**Passage provided**:
FIG. 2 is a schematic block diagram of an embodiment of a drop
generator that can be employed in the drop emitting apparatus of
FIG. 1.
FIG. 3 is a schematic elevational view of an embodiment of an ink
jet printhead assembly.
FIG. 4 is a schematic plan view of an embodiment of a thin film
interconnect circuit of the ink jet printhead assembly of FIG.
3.
FIG. 5 is a schematic elevational sectional view of a portion of
another embodiment of a thin film interconnect circuit of the ink
jet printhead assembly.
FIG. 6 is a schematic elevational sectional view of a portion of a
further embodiment of a thin film interconnect circuit of the ink
jet printhead assembly.
FIG. 7 is a schematic elevational sectional view of a portion of
another embodiment of a thin film interconnect circuit of the ink
jet printhead assembly.
DETAILED DESCRIPTION OF THE DISCLOSURE
FIG. 1 is a schematic block diagram of an embodiment of a
drop-on-demand printing apparatus that includes a controller 10 and
a printhead assembly 20 that can include a plurality of drop
emitting drop generators. The controller 10 selectively energizes
the drop generators by providing a respective drive signal to each
drop generator. Each of the drop generators can employ a
piezoelectric transducer such as a ceramic piezoelectric
transducer. As other examples, each of the drop generators can
employ a shear-mode transducer, an annular constrictive transducer,
an electrostrictive transducer, an electromagnetic transducer, or a
magnetorestrictive transducer. The printhead assembly 20 can be
formed of a stack of laminated sheets or plates, such as of
stainless steel.
FIG. 2 is a schematic block diagram of an embodiment of a drop
generator 30 that can be employed in the printhead assembly 20 of
the printing apparatus shown in FIG. 1. The drop generator 30
includes an inlet channel 31 that receives ink 33 from a manifold,
reservoir or other ink containing structure. The ink 33 flows into
a pressure or pump chamber 35 that is bounded on one side, for
example, by a flexible diaphragm 37. A thin-film interconnect
structure 38 is attached to the flexible diaphragm, for example so
as to overlie the pressure chamber 35. An electromechanical
transducer 39 is attached to the thin film interconnect structure
38. The electromechanical transducer 39 can be a piezoelectric
transducer that includes a piezo element 41 disposed for example
between electrodes 42 and 43 that receive drop firing and
non-firing signals from the controller 10 via the thin-film
interconnect structure 38, for example. The electrode 43 is
connected to ground in common with the controller 10, while the
electrode 42 is actively driven to actuate the electromechanical
transducer 41 through the interconnect structure 38. Actuation of
the electromechanical transducer 39 causes ink to flow from the
pressure chamber 35 to a drop forming outlet channel 45, from which
an ink drop 49 is emitted toward a receiver medium 48 that can be a
transfer surface, for example. The outlet channel 45 can include a
nozzle or orifice 47.

**Information supplied**:
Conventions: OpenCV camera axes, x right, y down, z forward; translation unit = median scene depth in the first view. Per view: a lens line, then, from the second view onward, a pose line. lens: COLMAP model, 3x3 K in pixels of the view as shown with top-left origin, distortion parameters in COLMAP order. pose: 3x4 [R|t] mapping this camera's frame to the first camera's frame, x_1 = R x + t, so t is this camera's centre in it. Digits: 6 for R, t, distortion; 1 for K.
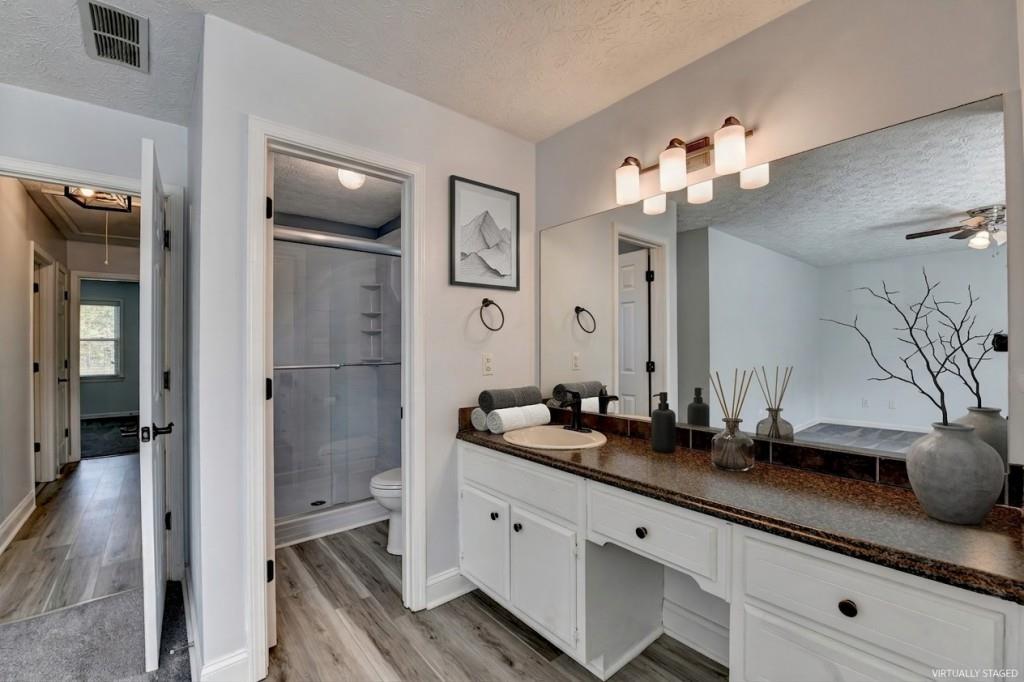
lens RADIAL K [[423.9, 0, 501.2], [0, 423.9, 343.0], [0, 0, 1]] dist [-0.015418, 0.000067]
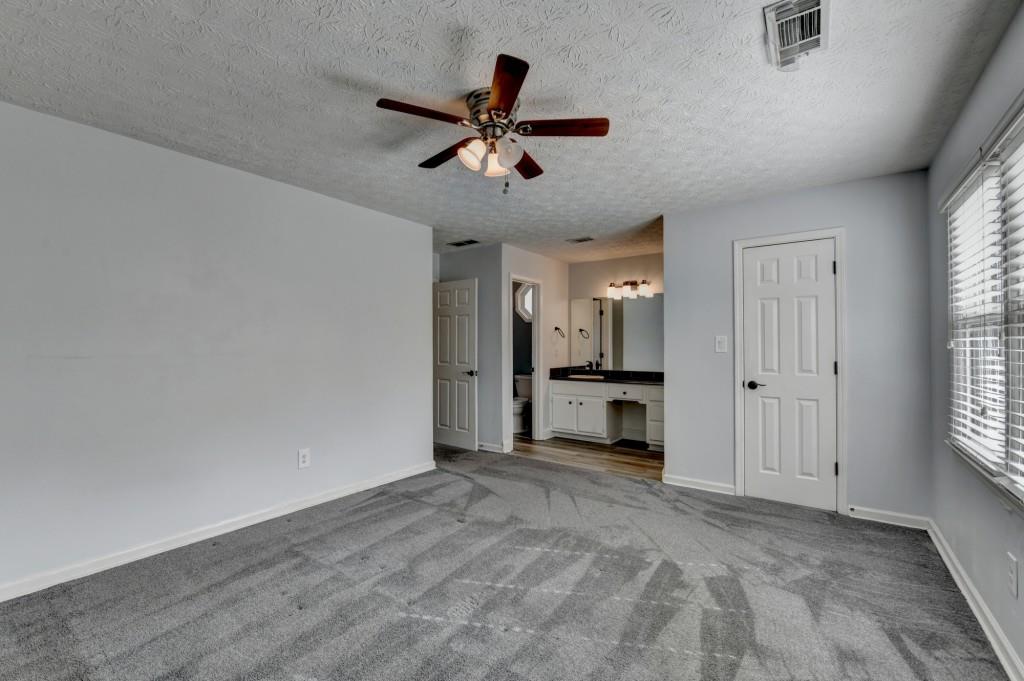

**Problems and tasks**:
**1.** Answer these from the printhead description:
(a) What material is given as an example for the laminated sheets or plates that form printhead assembly 20?
(b) What is the thin-film interconnect structure 38 attached to?
(c) Which electrode is connected to ground in common with the controller 10?
**2.** Output the part of the printhead description starting with "FIG. 3 is a" and going on through "assembly of FIG.", copied word for word.

**Results for the exercise**:
**1.**
(a) Stainless steel.
(b) The flexible diaphragm.
(c) Electrode 43.

**2.**
FIG. 3 is a schematic elevational view of an embodiment of an ink
jet printhead assembly.
FIG. 4 is a schematic plan view of an embodiment of a thin film
interconnect circuit of the ink jet printhead assembly of FIG.